Required action » An accurate, complete copy of the records below is required.
[[ Given records, beginning ]]
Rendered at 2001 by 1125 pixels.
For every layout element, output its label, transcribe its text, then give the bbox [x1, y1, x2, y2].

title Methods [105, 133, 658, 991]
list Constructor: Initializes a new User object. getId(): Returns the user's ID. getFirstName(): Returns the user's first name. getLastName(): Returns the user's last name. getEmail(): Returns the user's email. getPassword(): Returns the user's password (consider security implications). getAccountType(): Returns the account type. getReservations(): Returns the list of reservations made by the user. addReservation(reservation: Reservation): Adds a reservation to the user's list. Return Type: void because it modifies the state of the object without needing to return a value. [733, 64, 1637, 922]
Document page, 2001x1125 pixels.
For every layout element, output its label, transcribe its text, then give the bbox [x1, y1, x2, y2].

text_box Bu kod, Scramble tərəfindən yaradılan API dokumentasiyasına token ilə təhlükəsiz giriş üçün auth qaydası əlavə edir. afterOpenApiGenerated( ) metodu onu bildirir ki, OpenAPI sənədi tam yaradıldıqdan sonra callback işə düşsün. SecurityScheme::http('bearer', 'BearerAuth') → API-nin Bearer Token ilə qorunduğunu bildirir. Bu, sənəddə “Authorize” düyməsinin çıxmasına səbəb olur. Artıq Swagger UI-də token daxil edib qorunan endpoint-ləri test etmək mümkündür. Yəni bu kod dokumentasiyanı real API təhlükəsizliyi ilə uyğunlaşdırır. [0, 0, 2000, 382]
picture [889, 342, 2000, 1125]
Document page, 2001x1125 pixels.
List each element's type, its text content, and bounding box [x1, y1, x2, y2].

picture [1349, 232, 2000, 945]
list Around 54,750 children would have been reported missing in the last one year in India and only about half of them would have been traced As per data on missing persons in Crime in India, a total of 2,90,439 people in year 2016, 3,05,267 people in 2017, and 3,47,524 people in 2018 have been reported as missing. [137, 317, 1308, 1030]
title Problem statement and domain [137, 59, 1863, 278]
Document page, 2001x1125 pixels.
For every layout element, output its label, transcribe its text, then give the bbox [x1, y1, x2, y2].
[[ Given records, end ]]
Answer to the exercise »
Rendered at 2001 by 1125 pixels.
For every layout element, output its label, transcribe its text, then give the bbox [x1, y1, x2, y2].

title Methods [105, 133, 658, 991]
list Constructor: Initializes a new User object. getId(): Returns the user's ID. getFirstName(): Returns the user's first name. getLastName(): Returns the user's last name. getEmail(): Returns the user's email. getPassword(): Returns the user's password (consider security implications). getAccountType(): Returns the account type. getReservations(): Returns the list of reservations made by the user. addReservation(reservation: Reservation): Adds a reservation to the user's list. Return Type: void because it modifies the state of the object without needing to return a value. [733, 64, 1637, 922]
Document page, 2001x1125 pixels.
For every layout element, output its label, transcribe its text, then give the bbox [x1, y1, x2, y2].

text_box Bu kod, Scramble tərəfindən yaradılan API dokumentasiyasına token ilə təhlükəsiz giriş üçün auth qaydası əlavə edir. afterOpenApiGenerated( ) metodu onu bildirir ki, OpenAPI sənədi tam yaradıldıqdan sonra callback işə düşsün. SecurityScheme::http('bearer', 'BearerAuth') → API-nin Bearer Token ilə qorunduğunu bildirir. Bu, sənəddə “Authorize” düyməsinin çıxmasına səbəb olur. Artıq Swagger UI-də token daxil edib qorunan endpoint-ləri test etmək mümkündür. Yəni bu kod dokumentasiyanı real API təhlükəsizliyi ilə uyğunlaşdırır. [0, 0, 2000, 382]
picture [889, 342, 2000, 1125]
Document page, 2001x1125 pixels.
List each element's type, its text content, and bounding box [x1, y1, x2, y2].

picture [1349, 232, 2000, 945]
list Around 54,750 children would have been reported missing in the last one year in India and only about half of them would have been traced As per data on missing persons in Crime in India, a total of 2,90,439 people in year 2016, 3,05,267 people in 2017, and 3,47,524 people in 2018 have been reported as missing. [137, 317, 1308, 1030]
title Problem statement and domain [137, 59, 1863, 278]
Document page, 2001x1125 pixels.
For every layout element, output its label, transcribe its text, then give the bbox [x1, y1, x2, y2].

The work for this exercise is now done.